Chop Life Crew – “Fakogbe” Feat. Tim Lyre and MOJO
Our first introduction to the Chop Life Crew, “Chop Life Crew” featuring Prettyboy DO, portrayed the collective as a gang of party ravers. MOJO’s boastful rap bars gave the impression of an intimidating set but after getting acquainted with the other members, Tim Lyre, Masun Masiano, L.K, Tena Tenpo and producers Bigbadcubix and Ronehi, we’ve come to understand that the threat is perhaps more in their talent than in violent tendency.
The latest single from the collective, “Fakogbe” highlights their tender intentions as Tim Lyre and MOJO confess their intimate feelings for their love interests and shower them with praises. Over the lightweight Afropop instrumentals produced by Ronehi, Tim Lyre and MOJO deliver a verse each, describing the attractive qualities of their muse before promising all the things they’d do to show their appreciation for their beauty.
With lyrics like “E no go end in tears/ omo this one na happy ending”, MOJO shows off the mushy side we rarely see. Though he has always had an impressive command of English and Yoruba, on “Fakogbe” he and Tim Lyre mostly perform in Yoruba while the English words only filter in occasionally. Not a lot of people represent the culture as convincingly as the Chop Life Crew does.
Crayon – “Sometime”
After getting unveiled as a Mavin artist in 2019, expectations were high for Crayon to deliver quality music worthy of the label’s reputation. He didn’t disappoint with his debut tape, ‘Cray Cray’, which earned him regular spots on playlists and DJ sets at clubs. Though he recently celebrated the project’s milestone of amassing over 10 million streams across all platforms, he has also kept up the standard on subsequent releases and his latest, “Sometime” explores the familiar theme of dance floor romance.
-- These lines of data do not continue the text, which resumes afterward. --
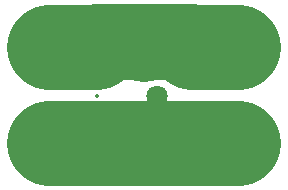
<source format=gbl>
%TF.GenerationSoftware,KiCad,Pcbnew,4.0.5-e0-6337~49~ubuntu16.04.1*%
%TF.CreationDate,2017-05-29T06:36:41-07:00*%
%TF.ProjectId,2x3-Stereo-Headphone-Jack,3278332D53746572656F2D4865616470,v1.1*%
%TF.FileFunction,Copper,L2,Bot,Signal*%
%FSLAX46Y46*%
G04 Gerber Fmt 4.6, Leading zero omitted, Abs format (unit mm)*
G04 Created by KiCad (PCBNEW 4.0.5-e0-6337~49~ubuntu16.04.1) date Mon May 29 06:36:41 2017*
%MOMM*%
%LPD*%
G01*
G04 APERTURE LIST*
%ADD10C,0.350000*%
%ADD11C,7.200000*%
%ADD12C,6.400000*%
%ADD13C,6.000000*%
%ADD14C,5.800000*%
%ADD15C,2.184400*%
%ADD16C,1.803400*%
%ADD17C,0.350000*%
G04 APERTURE END LIST*
D10*
D11*
X21994400Y-44094400D02*
X5994400Y-44094400D01*
D12*
X18185400Y-35585400D02*
X9930400Y-35585400D01*
D11*
X9929400Y-35967400D02*
X5993400Y-35966400D01*
X21994400Y-35967400D02*
X18058400Y-35966400D01*
D13*
X5994400Y-44094400D03*
X5994400Y-36094400D03*
X21994400Y-36094400D03*
X21994400Y-44094400D03*
D14*
X13994400Y-36094400D03*
D13*
X13994400Y-44094400D03*
D15*
X10057400Y-45237400D03*
X10057400Y-42697400D03*
X10057400Y-37490400D03*
X10057400Y-34950400D03*
D16*
X15137400Y-40157400D03*
D17*
X5994400Y-44094400D03*
X5994400Y-36094400D03*
X21994400Y-36094400D03*
X21994400Y-44094400D03*
X13994400Y-36094400D03*
X13994400Y-44094400D03*
X10057400Y-45237400D03*
X10057400Y-42697400D03*
X10057400Y-40157400D03*
X10057400Y-37490400D03*
X10057400Y-34950400D03*
X15137400Y-40157400D03*
X15137400Y-45237400D03*
X17677400Y-45237400D03*
X15137400Y-34950400D03*
X17677400Y-34950400D03*
M02*

</source>
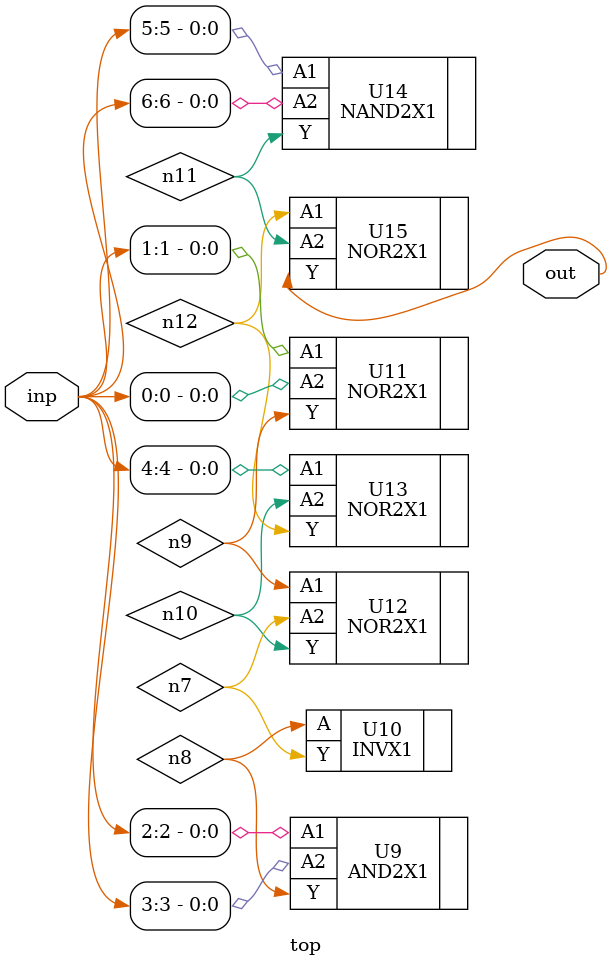
<source format=sv>


module top ( inp, out );
  input [6:0] inp;
  output out;
  wire   n7, n8, n9, n10, n11, n12;

  AND2X1 U9 ( .A1(inp[2]), .A2(inp[3]), .Y(n8) );
  INVX1 U10 ( .A(n8), .Y(n7) );
  NOR2X1 U11 ( .A1(inp[1]), .A2(inp[0]), .Y(n9) );
  NOR2X1 U12 ( .A1(n9), .A2(n7), .Y(n10) );
  NOR2X1 U13 ( .A1(inp[4]), .A2(n10), .Y(n12) );
  NAND2X1 U14 ( .A1(inp[5]), .A2(inp[6]), .Y(n11) );
  NOR2X1 U15 ( .A1(n12), .A2(n11), .Y(out) );
endmodule


</source>
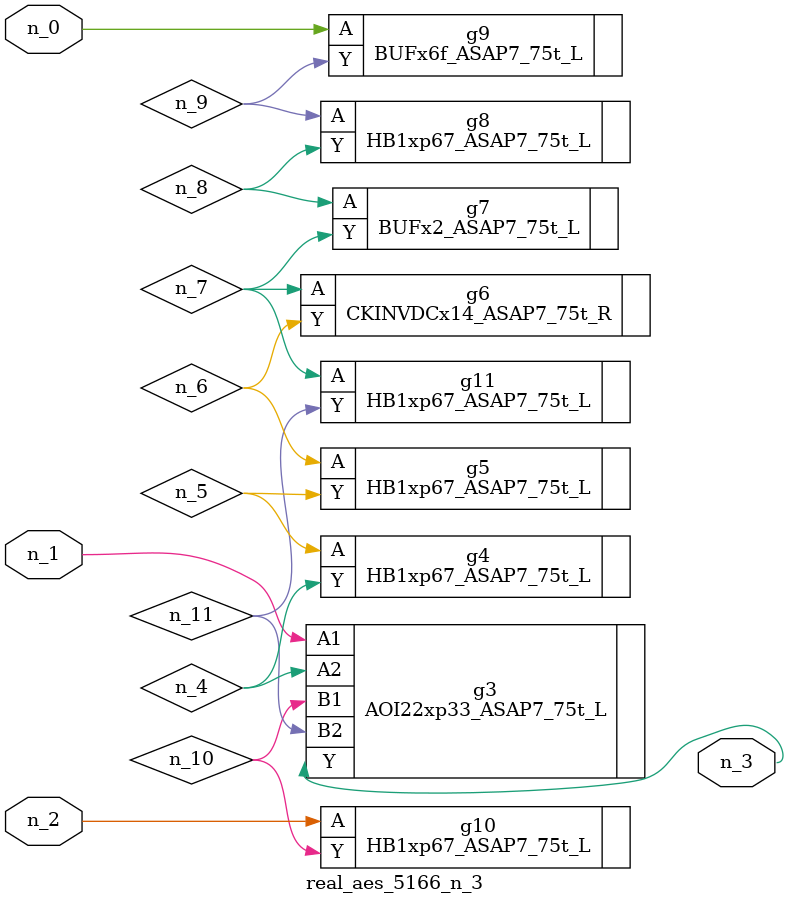
<source format=v>
module real_aes_5166_n_3 (n_0, n_2, n_1, n_3);
input n_0;
input n_2;
input n_1;
output n_3;
wire n_4;
wire n_5;
wire n_7;
wire n_8;
wire n_6;
wire n_9;
wire n_10;
wire n_11;
BUFx6f_ASAP7_75t_L g9 ( .A(n_0), .Y(n_9) );
AOI22xp33_ASAP7_75t_L g3 ( .A1(n_1), .A2(n_4), .B1(n_10), .B2(n_11), .Y(n_3) );
HB1xp67_ASAP7_75t_L g10 ( .A(n_2), .Y(n_10) );
HB1xp67_ASAP7_75t_L g4 ( .A(n_5), .Y(n_4) );
HB1xp67_ASAP7_75t_L g5 ( .A(n_6), .Y(n_5) );
CKINVDCx14_ASAP7_75t_R g6 ( .A(n_7), .Y(n_6) );
HB1xp67_ASAP7_75t_L g11 ( .A(n_7), .Y(n_11) );
BUFx2_ASAP7_75t_L g7 ( .A(n_8), .Y(n_7) );
HB1xp67_ASAP7_75t_L g8 ( .A(n_9), .Y(n_8) );
endmodule
</source>
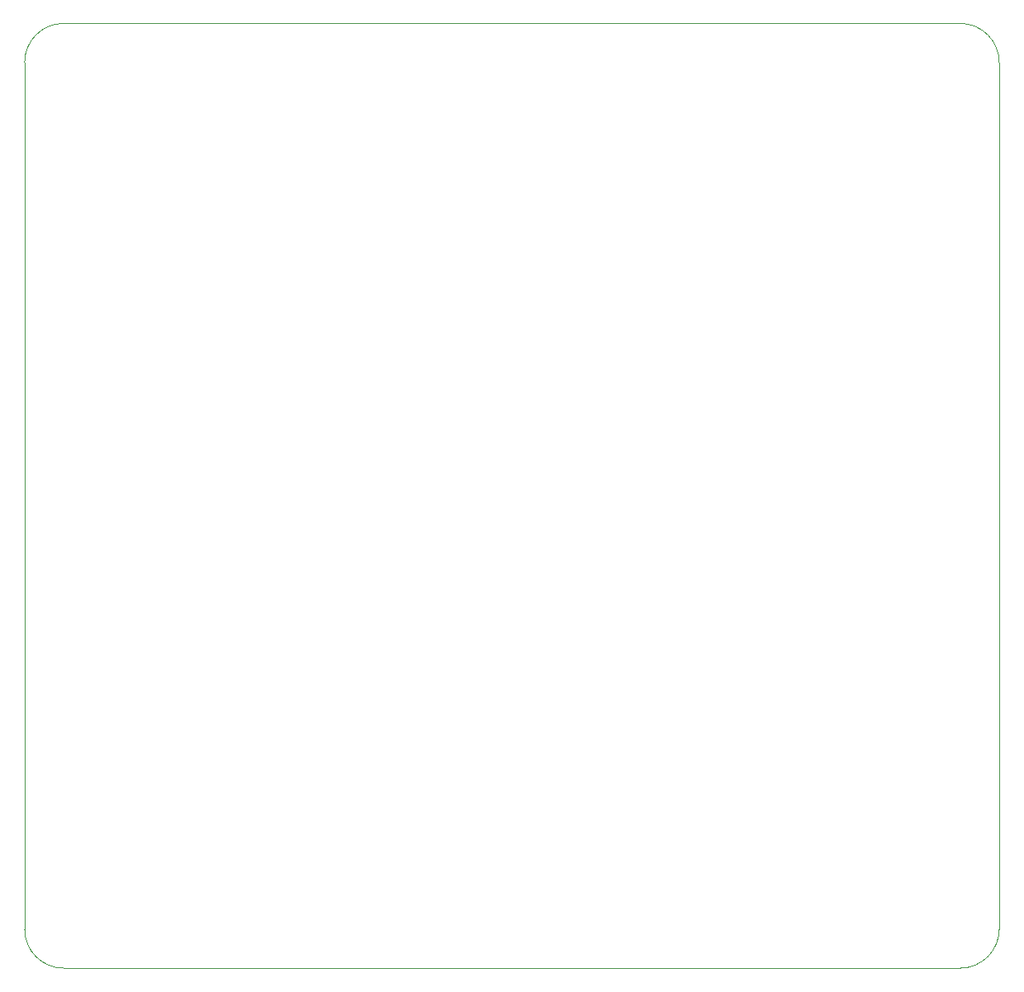
<source format=gm1>
G04 #@! TF.GenerationSoftware,KiCad,Pcbnew,5.1.4*
G04 #@! TF.CreationDate,2019-12-03T14:43:41+09:00*
G04 #@! TF.ProjectId,Sync-chan,53796e63-2d63-4686-916e-2e6b69636164,rev?*
G04 #@! TF.SameCoordinates,Original*
G04 #@! TF.FileFunction,Profile,NP*
%FSLAX46Y46*%
G04 Gerber Fmt 4.6, Leading zero omitted, Abs format (unit mm)*
G04 Created by KiCad (PCBNEW 5.1.4) date 2019-12-03 14:43:41*
%MOMM*%
%LPD*%
G04 APERTURE LIST*
%ADD10C,0.050000*%
G04 APERTURE END LIST*
D10*
X109000000Y-52000000D02*
X201000000Y-52000000D01*
X105000000Y-145000000D02*
X105000000Y-56000000D01*
X201000000Y-149000000D02*
X109000000Y-149000000D01*
X205000000Y-56000000D02*
X205000000Y-145000000D01*
X201000000Y-52000000D02*
G75*
G02X205000000Y-56000000I0J-4000000D01*
G01*
X105000000Y-56000000D02*
G75*
G02X109000000Y-52000000I4000000J0D01*
G01*
X109000000Y-149000000D02*
G75*
G02X105000000Y-145000000I0J4000000D01*
G01*
X205000000Y-145000000D02*
G75*
G02X201000000Y-149000000I-4000000J0D01*
G01*
M02*

</source>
Backed by expert production from London, “Sometime” is primed for the dance club as Spanish guitar riffs are mixed with synth harmonies, horn samples and upbeat drums to create a catchy backdrop for Crayon’s romantic lyrics. Singing “Tonight is your night oh/ E go better if you crash for my place oh”, Crayon’s lyrics set the scene at a night club with an impressive dancer as his muse. The whole song plays out as a ploy to convince her to go home with him. And though we don’t get to hear his muse’s reaction to his advances, the feel-good groove makes it hard to imagine anyone saying no. Regardless, “Sometime” is a bop and we can’t wait till the lockdown is lifted so we can dance to the music in the club and maybe borrow a page from Crayon’s playbook.